The aquaculture sector in New Zealand is experiencing rapid expansion, with a particular emphasis on mussel exports. As the demands of mussel farming operations continue to evolve, the integration of artificial intelligence and computer vision techniques, such as intelligent object detection, is emerging as an effective approach to enhance operational efficiency. This study delves into advancing buoy detection by leveraging deep learning methodologies for intelligent mussel farm monitoring and management. The primary objective centers on improving accuracy and robustness in detecting buoys across a spectrum of real-world scenarios. A diverse dataset sourced from mussel farms is captured and labeled for training, encompassing imagery taken from cameras mounted on both floating platforms and traversing vessels, capturing various lighting and weather conditions. To establish an effective deep learning model for buoy detection with a limited number of labeled data, we employ transfer learning techniques. This involves adapting a pre-trained object detection model to create a specialized deep learning buoy detection model. We explore different pre-trained models, including YOLO and its variants, alongside data diversity to investigate their effects on model performance. Our investigation demonstrates a significant enhancement in buoy detection performance through deep learning, accompanied by improved generalization across diverse weather conditions, highlighting the practical effectiveness of our approach.
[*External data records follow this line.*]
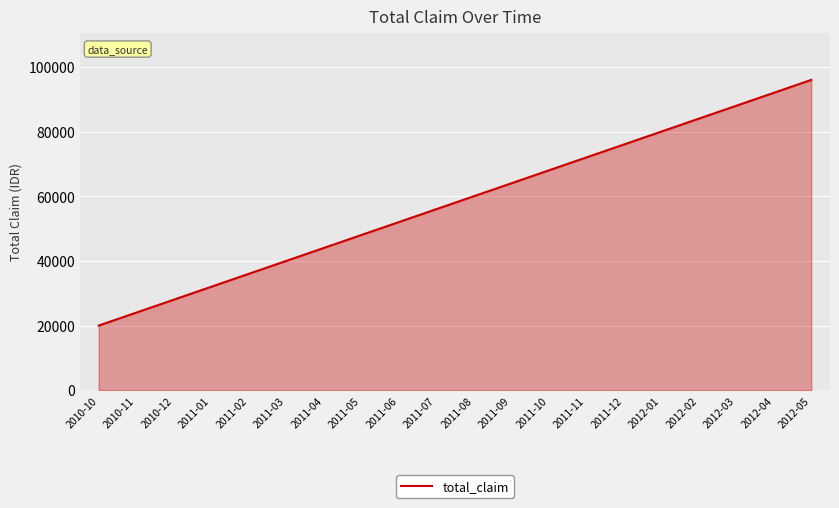

The value at 2010-12 is 28000. True or false?

True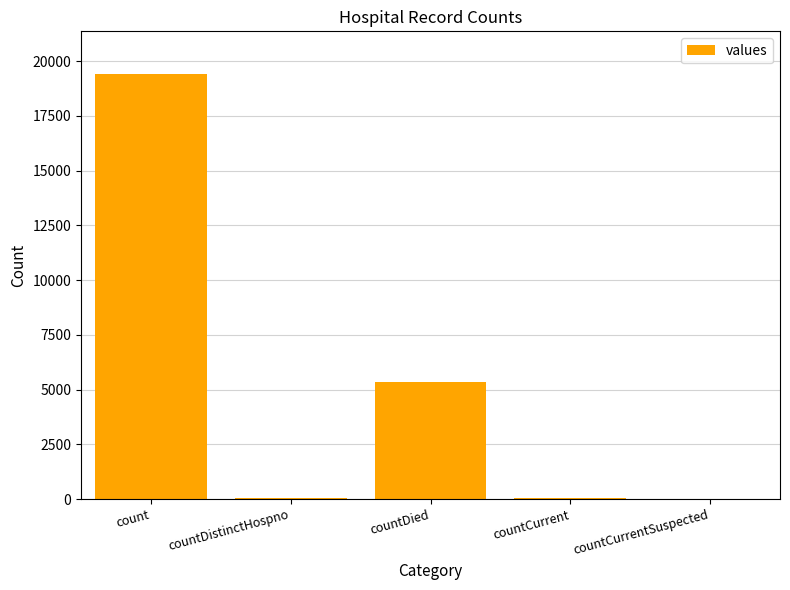

At which label is the value closest to 9710?

countDied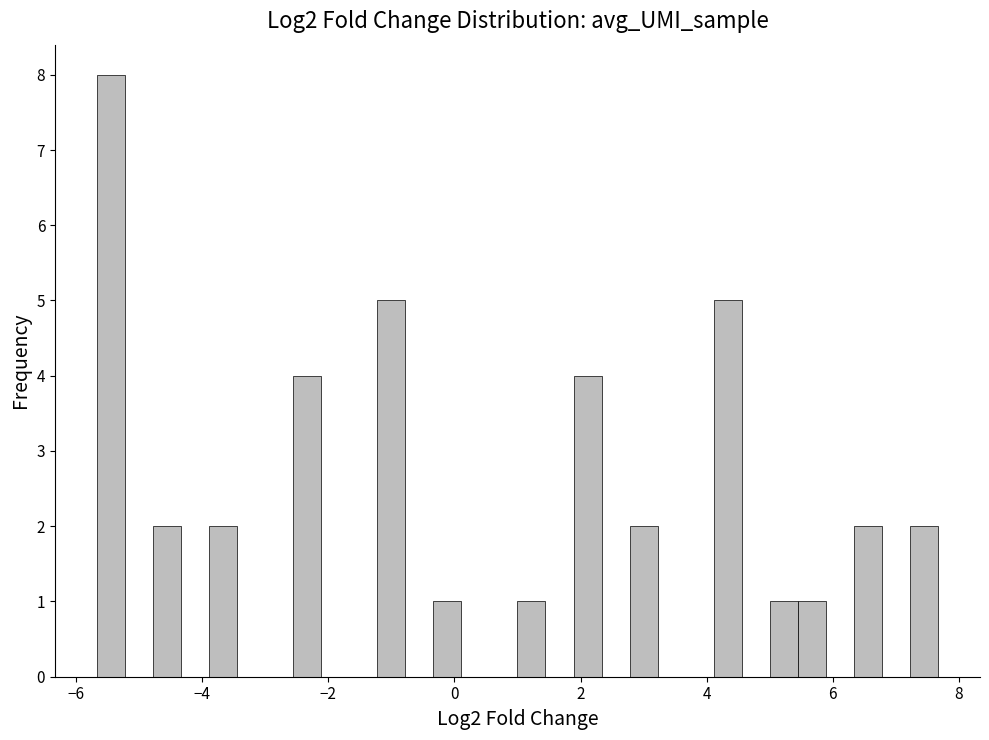

Read against the x-axis, roughly where is the centre of the tallest bar?

-5.4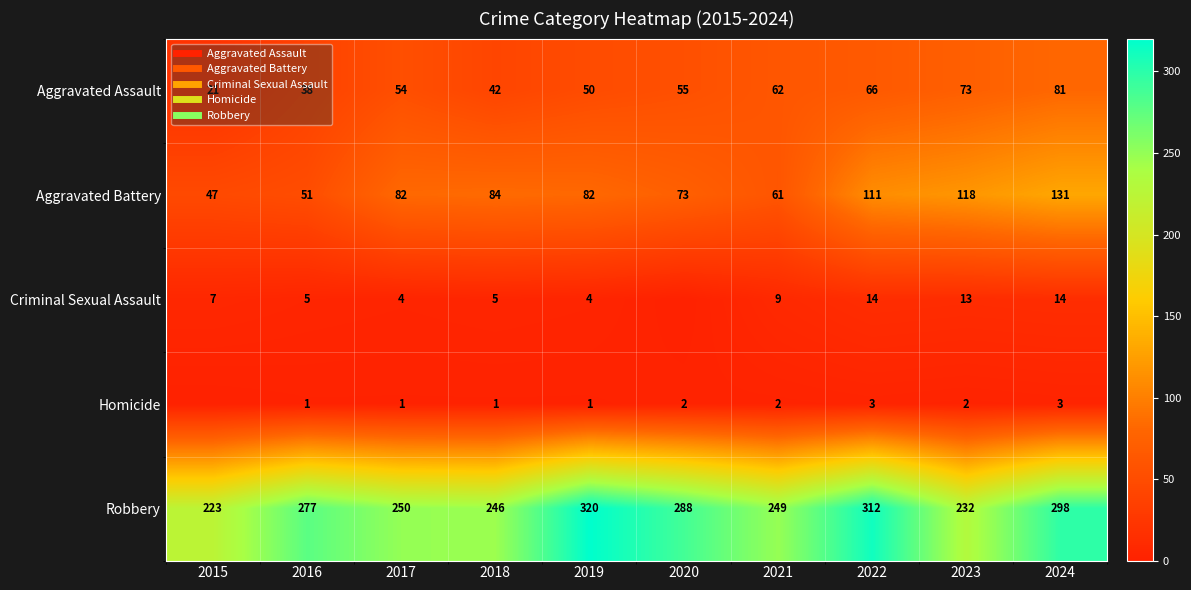

Which category has the lowest value across all series?

2020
翻译：新西兰水产养殖业正经历快速发展，尤其以贻贝出口为重心。随着贻贝养殖作业需求的持续演变，融合人工智能与计算机视觉技术（如智能目标检测）正成为提升运营效率的有效途径。本研究深入探索通过深度学习方法推进浮标检测，以实现智能贻贝养殖场监测与管理。核心目标在于提升复杂现实场景中浮标检测的准确性与鲁棒性。我们采集并标注了来自贻贝养殖场的多样化数据集，涵盖安装在浮动平台与航行船只上的摄像机所拍摄的影像，包含不同光照与天气条件。为在有限标注数据下建立有效的深度学习浮标检测模型，我们采用迁移学习技术，通过对预训练目标检测模型进行迁移适配，构建专用深度学习浮标检测模型。我们探究了包括YOLO及其变体在内的不同预训练模型，并结合数据多样性分析其对模型性能的影响。研究结果表明，基于深度学习的浮标检测性能显著提升，且模型在不同天气条件下具有更强的泛化能力，充分验证了该方法的实际应用效能。